»»

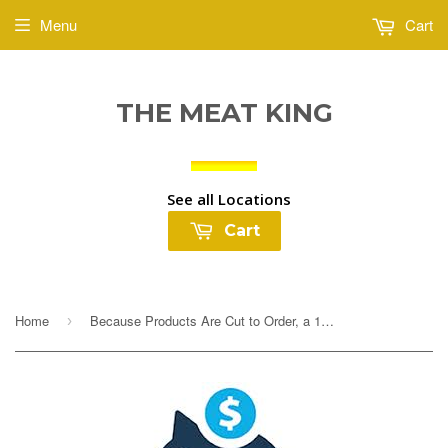
Menu
Cart
THE MEAT KING
See all Locations
Cart
Home
Because Products Are Cut to Order, a 10% Deposit Is Required To Cover any overages. Your final payment will be adjusted based on exact weight prior to...
›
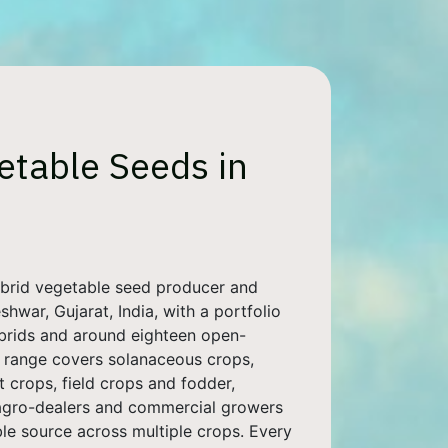
etable Seeds in
ybrid vegetable seed producer and
hwar, Gujarat, India, with a portfolio
ybrids and around eighteen open-
ur range covers solanaceous crops,
t crops, field crops and fodder,
 agro-dealers and commercial growers
ble source across multiple crops. Every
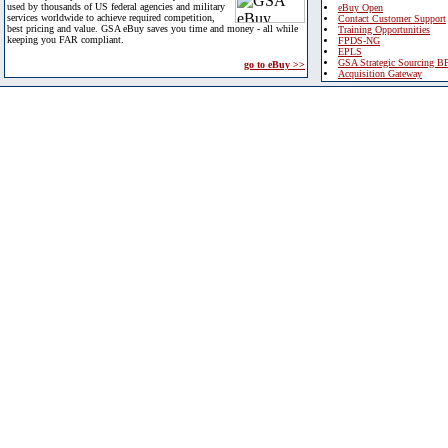
used by thousands of US federal agencies and military
eBuy Open
services worldwide to achieve required competition,
Contact Customer Support
best pricing and value. GSA eBuy saves you time and money - all while
Training Opportunities
keeping you FAR compliant.
FPDS-NG
EPLS
GSA Strategic Sourcing B
go to eBuy >>
Acquisition Gateway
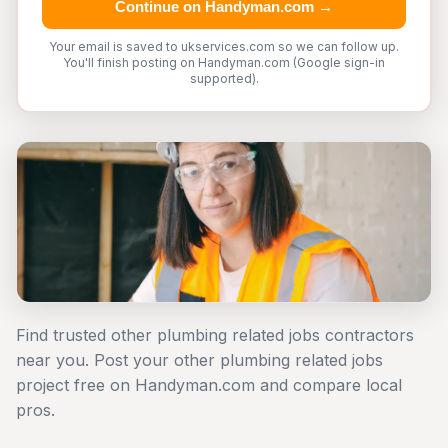
Continue on Handyman.com →
Your email is saved to ukservices.com so we can follow up.
You'll finish posting on Handyman.com (Google sign-in
supported).
Find trusted other plumbing related jobs contractors
near you. Post your other plumbing related jobs
project free on Handyman.com and compare local
pros.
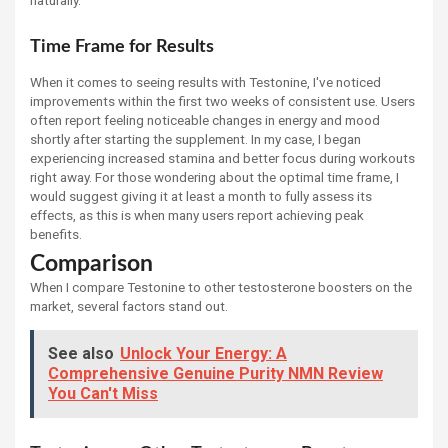
naturally.
Time Frame for Results
When it comes to seeing results with Testonine, I've noticed
improvements within the first two weeks of consistent use. Users
often report feeling noticeable changes in energy and mood
shortly after starting the supplement. In my case, I began
experiencing increased stamina and better focus during workouts
right away. For those wondering about the optimal time frame, I
would suggest giving it at least a month to fully assess its
effects, as this is when many users report achieving peak
benefits.
Comparison
When I compare Testonine to other testosterone boosters on the
market, several factors stand out.
See also
Unlock Your Energy: A
Comprehensive Genuine Purity NMN Review
You Can't Miss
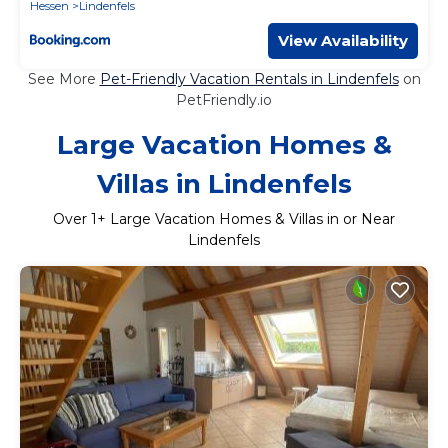
Hessen
Lindenfels
View Availability
See More
Pet-Friendly Vacation Rentals in Lindenfels
on
PetFriendly.io
Large Vacation Homes &
Villas in Lindenfels
Over
1
+ Large Vacation Homes & Villas in or Near
Lindenfels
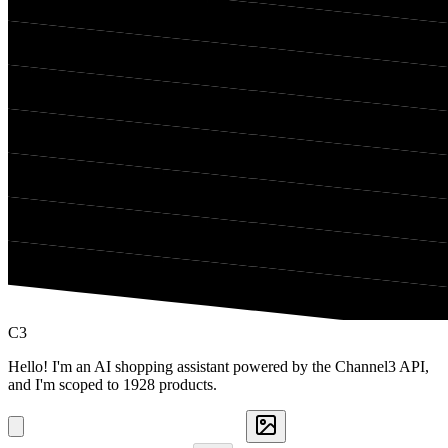
C3
Hello! I'm an AI shopping assistant powered by the Channel3 API,
and I'm scoped to 1928 products.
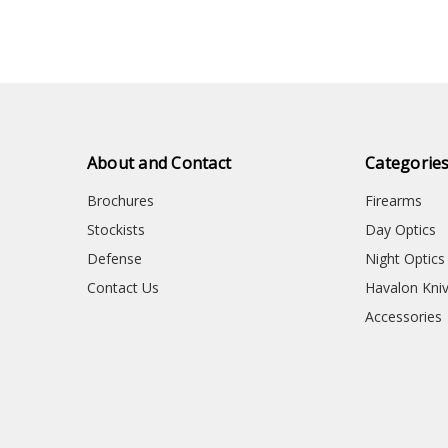
About and Contact
Categorie
Brochures
Firearms
Stockists
Day Optics
Defense
Night Optics
Contact Us
Havalon Kni
Accessories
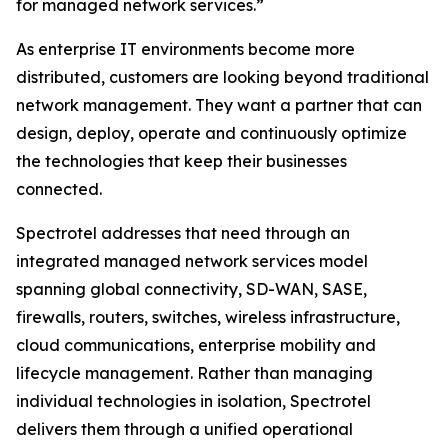
for managed network services.”
As enterprise IT environments become more
distributed, customers are looking beyond traditional
network management. They want a partner that can
design, deploy, operate and continuously optimize
the technologies that keep their businesses
connected.
Spectrotel addresses that need through an
integrated managed network services model
spanning global connectivity, SD-WAN, SASE,
firewalls, routers, switches, wireless infrastructure,
cloud communications, enterprise mobility and
lifecycle management. Rather than managing
individual technologies in isolation, Spectrotel
delivers them through a unified operational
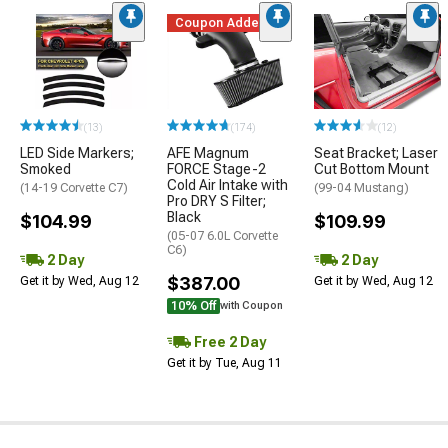
Coupon Added
(13)
(174)
(12)
LED Side Markers;
AFE Magnum
Seat Bracket; Laser
Smoked
FORCE Stage-2
Cut Bottom Mount
Cold Air Intake with
(14-19 Corvette C7)
(99-04 Mustang)
Pro DRY S Filter;
Black
$104.99
$109.99
(05-07 6.0L Corvette
C6)
2 Day
2 Day
$387.00
Get it by Wed, Aug 12
Get it by Wed, Aug 12
10% Off
with Coupon
Free 2 Day
Get it by Tue, Aug 11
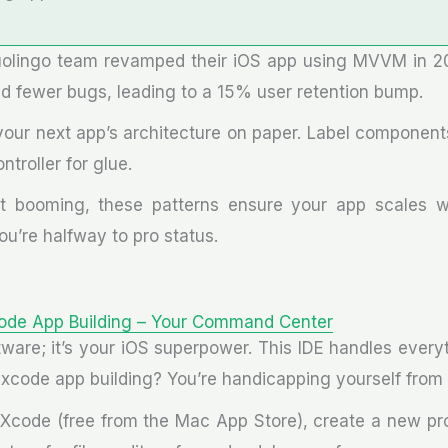
uolingo team revamped their iOS app using MVVM in 2
nd fewer bugs, leading to a 15% user retention bump.
our next app’s architecture on paper. Label components
ntroller for glue.
t booming, these patterns ensure your app scales wi
u’re halfway to pro status.
ode App Building – Your Command Center
ftware; it’s your iOS superpower. This IDE handles ever
g xcode app building? You’re handicapping yourself from
ll Xcode (free from the Mac App Store), create a new pr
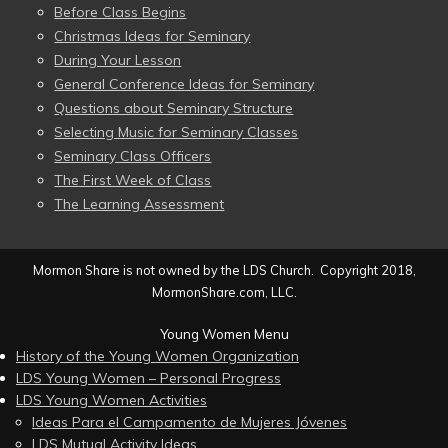
Before Class Begins
Christmas Ideas for Seminary
During Your Lesson
General Conference Ideas for Seminary
Questions about Seminary Structure
Selecting Music for Seminary Classes
Seminary Class Officers
The First Week of Class
The Learning Assessment
Mormon Share is not owned by the LDS Church. Copyright 2018,
MormonShare.com, LLC.
Young Women Menu
History of the Young Women Organization
LDS Young Women – Personal Progress
LDS Young Women Activities
Ideas Para el Campamento de Mujeres Jóvenes
LDS Mutual Activity Ideas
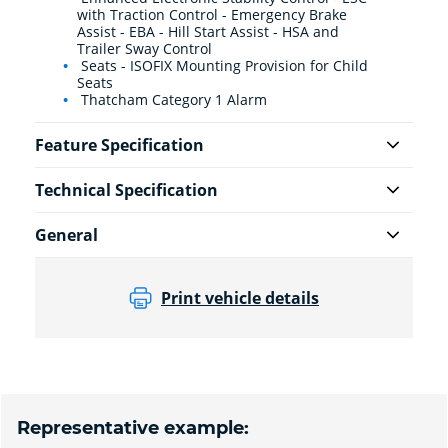
with Traction Control - Emergency Brake
Assist - EBA - Hill Start Assist - HSA and
Trailer Sway Control
Seats - ISOFIX Mounting Provision for Child
Seats
Thatcham Category 1 Alarm
Feature Specification
Technical Specification
General
Print vehicle details
Representative example:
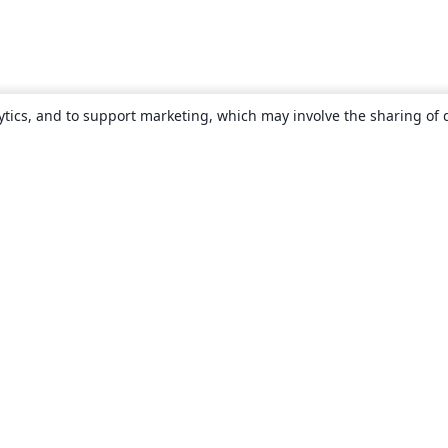
ytics, and to support marketing, which may involve the sharing of 
About
About us
Careers
Blog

««

#### [PROBLEM STATEMENT]
Any pictures above are to be left out. Retype the rest of the records exactly.

#### [RESPONSE AREA]
Menu
Cart
THE MEAT KING
See all Locations
Cart
Home
Because Products Are Cut to Order, a 10% Deposit Is Required To Cover any overages. Your final payment will be adjusted based on exact weight prior to...
›
etable Seeds in
ybrid vegetable seed producer and
hwar, Gujarat, India, with a portfolio
ybrids and around eighteen open-
ur range covers solanaceous crops,
t crops, field crops and fodder,
 agro-dealers and commercial growers
ble source across multiple crops. Every
used by thousands of US federal agencies and military
eBuy Open
services worldwide to achieve required competition,
Contact Customer Support
best pricing and value. GSA eBuy saves you time and money - all while
Training Opportunities
keeping you FAR compliant.
FPDS-NG
EPLS
GSA Strategic Sourcing B
go to eBuy >>
Acquisition Gateway
Continue on Handyman.com →
Your email is saved to ukservices.com so we can follow up.
You'll finish posting on Handyman.com (Google sign-in
supported).
Find trusted other plumbing related jobs contractors
near you. Post your other plumbing related jobs
project free on Handyman.com and compare local
pros.
naturally.
Time Frame for Results
When it comes to seeing results with Testonine, I've noticed
improvements within the first two weeks of consistent use. Users
often report feeling noticeable changes in energy and mood
shortly after starting the supplement. In my case, I began
experiencing increased stamina and better focus during workouts
right away. For those wondering about the optimal time frame, I
would suggest giving it at least a month to fully assess its
effects, as this is when many users report achieving peak
benefits.
Comparison
When I compare Testonine to other testosterone boosters on the
market, several factors stand out.
See also
Unlock Your Energy: A
Comprehensive Genuine Purity NMN Review
You Can't Miss
Hessen
Lindenfels
View Availability
See More
Pet-Friendly Vacation Rentals in Lindenfels
on
PetFriendly.io
Large Vacation Homes &
Villas in Lindenfels
Over
1
+ Large Vacation Homes & Villas in or Near
Lindenfels
C3
Hello! I'm an AI shopping assistant powered by the Channel3 API,
and I'm scoped to 1928 products.
About and Contact
Categorie
Brochures
Firearms
Stockists
Day Optics
Defense
Night Optics
Contact Us
Havalon Kni
Accessories
for managed network services.”
As enterprise IT environments become more
distributed, customers are looking beyond traditional
network management. They want a partner that can
design, deploy, operate and continuously optimize
the technologies that keep their businesses
connected.
Spectrotel addresses that need through an
integrated managed network services model
spanning global connectivity, SD-WAN, SASE,
firewalls, routers, switches, wireless infrastructure,
cloud communications, enterprise mobility and
lifecycle management. Rather than managing
individual technologies in isolation, Spectrotel
delivers them through a unified operational
Coupon Added
(13)
(174)
(12)
LED Side Markers;
AFE Magnum
Seat Bracket; Laser
Smoked
FORCE Stage-2
Cut Bottom Mount
Cold Air Intake with
(14-19 Corvette C7)
(99-04 Mustang)
Pro DRY S Filter;
Black
$104.99
$109.99
(05-07 6.0L Corvette
C6)
2 Day
2 Day
$387.00
Get it by Wed, Aug 12
Get it by Wed, Aug 12
10% Off
with Coupon
Free 2 Day
Get it by Tue, Aug 11
uolingo team revamped their iOS app using MVVM in 2
nd fewer bugs, leading to a 15% user retention bump.
our next app’s architecture on paper. Label components
ntroller for glue.
t booming, these patterns ensure your app scales wi
u’re halfway to pro status.
ode App Building – Your Command Center
ftware; it’s your iOS superpower. This IDE handles ever
g xcode app building? You’re handicapping yourself from
ll Xcode (free from the Mac App Store), create a new pr
Before Class Begins
Christmas Ideas for Seminary
During Your Lesson
General Conference Ideas for Seminary
Questions about Seminary Structure
Selecting Music for Seminary Classes
Seminary Class Officers
The First Week of Class
The Learning Assessment
Mormon Share is not owned by the LDS Church. Copyright 2018,
MormonShare.com, LLC.
Young Women Menu
History of the Young Women Organization
LDS Young Women – Personal Progress
LDS Young Women Activities
Ideas Para el Campamento de Mujeres Jóvenes
LDS Mutual Activity Ideas
with Traction Control - Emergency Brake
Assist - EBA - Hill Start Assist - HSA and
Trailer Sway Control
Seats - ISOFIX Mounting Provision for Child
Seats
Thatcham Category 1 Alarm
Feature Specification
Technical Specification
General
Print vehicle details
Representative example:
ytics, and to support marketing, which may involve the sharing of 
About
About us
Careers
Blog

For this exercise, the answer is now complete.